● WHAT YOU NEED TO DO
Restate word for word the lines of the records below, starting at the line that contains "hfov_deg: 60.0" and ending at the line that contains "f_number: 1.78", with both of those lines included and nothing else.

Records excerpted from a collection
BEGIN

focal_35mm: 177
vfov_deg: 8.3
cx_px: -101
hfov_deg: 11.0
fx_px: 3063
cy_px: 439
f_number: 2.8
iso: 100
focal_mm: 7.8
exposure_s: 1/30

END
BEGIN

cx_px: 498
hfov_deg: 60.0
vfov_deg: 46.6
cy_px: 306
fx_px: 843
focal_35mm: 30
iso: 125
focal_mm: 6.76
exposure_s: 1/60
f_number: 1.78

END

● OUTPUT
hfov_deg: 60.0
vfov_deg: 46.6
cy_px: 306
fx_px: 843
focal_35mm: 30
iso: 125
focal_mm: 6.76
exposure_s: 1/60
f_number: 1.78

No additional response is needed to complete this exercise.